Macanbolanews

Platform Berita Viral & Eksklusif Terpercaya

Iran kritik sikap diam badan internasional menghadapi tindakan negara Israel

Iran kritik sikap diam badan internasional menghadapi tindakan negara negeri Israel

Istanbul – Presiden Iran Masoud Pezeshkian, Hari Sabtu (4/7), mengomentari lembaga-lembaga internasional menghadapi kegagalan dia untuk menghentikan tindakan tanah Israel di dalam kawasan tersebut.

Dia menyatakan bahwa badan-badan global tetap diam sementara tanah Israel secara terbuka berbicara tentang pembunuhan kemudian serangan yang digunakan ditargetkan.

Berbicara pada konferensi pada Aula KTT Teheran yang mana diadakan untuk memperingati mendiang mantan pemimpin tertinggi Ali Khamenei, Pezeshkian mengemukakan bahwa organisasi internasional kemudian para pembela hak asasi manusia diharapkan untuk mengurangi tindakan tersebut, tetapi sebaliknya, dukungan urusan politik juga logistik yang mana diberikan.
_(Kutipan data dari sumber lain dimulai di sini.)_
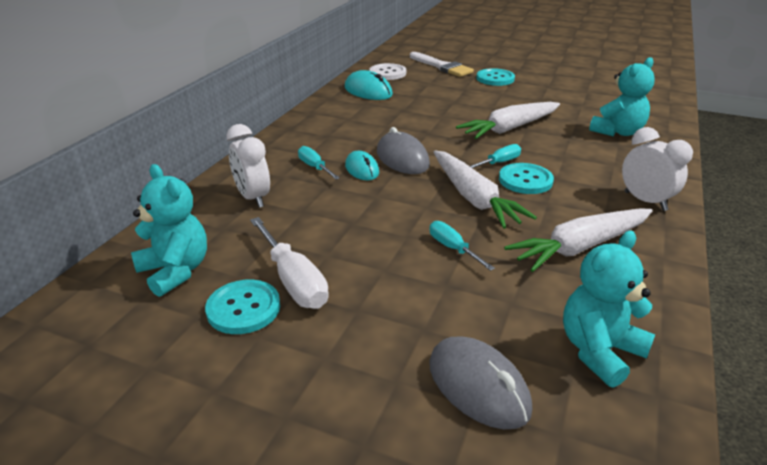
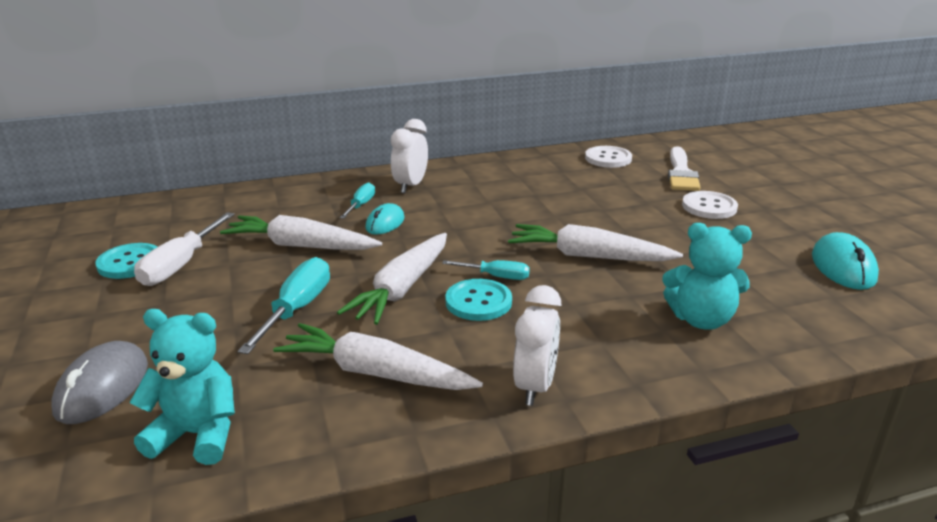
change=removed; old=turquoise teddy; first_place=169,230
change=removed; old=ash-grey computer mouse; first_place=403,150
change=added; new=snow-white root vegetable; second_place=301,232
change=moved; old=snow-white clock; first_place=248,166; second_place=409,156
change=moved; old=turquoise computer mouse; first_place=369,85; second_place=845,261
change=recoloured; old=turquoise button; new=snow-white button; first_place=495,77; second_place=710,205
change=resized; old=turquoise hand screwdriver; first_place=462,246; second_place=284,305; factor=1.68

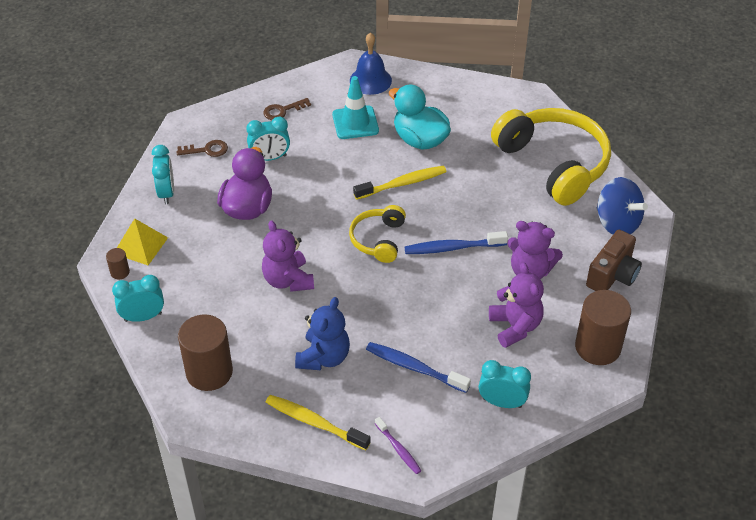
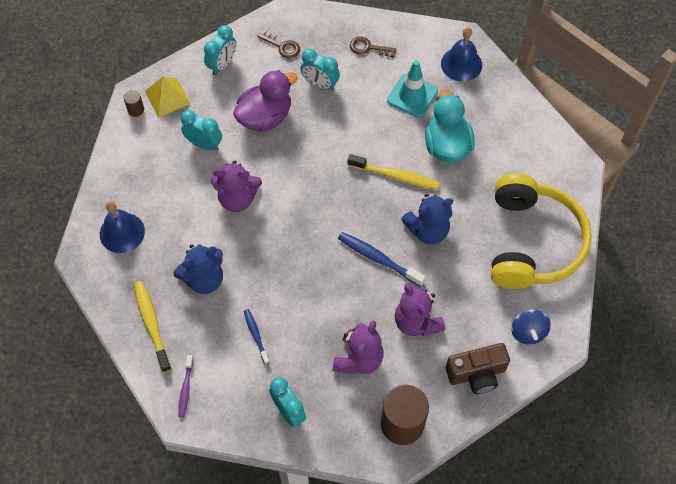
change=removed; old=bright yellow headphones; first_place=377,234
change=added; new=royal blue teddy; second_place=427,219
change=moved; old=turquoise clock; first_place=138,298; second_place=201,130
change=replaced; old=dark brown solid cylinder; new=royal blue hand bell; first_place=205,352; second_place=122,227
change=turned; old=royal purple teddy; first_place=288,256; second_place=236,186; degrees=-105
change=resized; old=royal blue tooth brush; first_place=418,367; second_place=257,337; factor=0.61
change=resized; old=royal blue whirligig; first_place=622,206; second_place=531,327; factor=0.66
Dia mengutarakan negeri Israel menyerang berbagai negara di dalam kawasan yang disebutkan dan juga bertanggung jawab melawan berbagai krisis juga ketidakstabilan dalam seluruh Timur Tengah, menambahkan bahwa negara-negara Muslim tiada memulai agresi tersebut.

Pezeshkian juga merujuk pada dimulainya “kepemimpinan baru” bagi komunitas Islam, menyatakan bahwa kepemimpinan pada waktu ini memikul tanggung jawab yang digunakan berat dan juga bahwa pemerintahnya akan terus bekerja menuju cita-cita revolusi, meningkatkan kekuatan persatuan Islam dan juga memperluas solidaritas di antara negara-negara Muslim.

Pernyataan yang disebutkan disampaikan ketika upacara pemakaman Khamenei dimulai di Teheran, dalam mana ribuan pelayat berkumpul dalam Masjid Imam Khomenei Mosalla.

Khamenei tewas di serangan gabungan AS-Israel pada Iran pada 28 Februari, yang dimaksud mengakibatkan peperangan selama beberapa minggu sebelum gencatan senjata tercapai dalam bawah mediasi Pakistan pada April, yang kemudian disertai oleh kesepakatan sementara pada Juni.

Menurut jadwal resmi, upacara peringatan tegas akan berlanjut ke Teheran sepanjang akhir pekan dengan partisipasi kepala negara, pejabat senior, lalu tokoh agama.

Upacara perpisahan masyarakat dijadwalkan pada Hari Sabtu serta Minggu, dihadiri oleh oleh prosesi pemakaman utama di dalam Teheran pada Senin. Upacara pemakaman kemudian akan berpindah ke Qom pada 7 Juli.

Pada 8 Juli, upacara dijadwalkan di Irak, di antaranya pada Baghdada, Najaf, serta Karbala, di dalam mana jenazah akan diterima oleh tokoh agama juga urusan politik sebelum dipindahkan ke tempat-tempat suci Syiah.

Upacara pemakaman juga penguburan terakhir dijadwalkan pada 9 Juli di Makam Imam Ali Reza di dalam timur laut kota Mashhad, salah satu web paling suci di Syiah.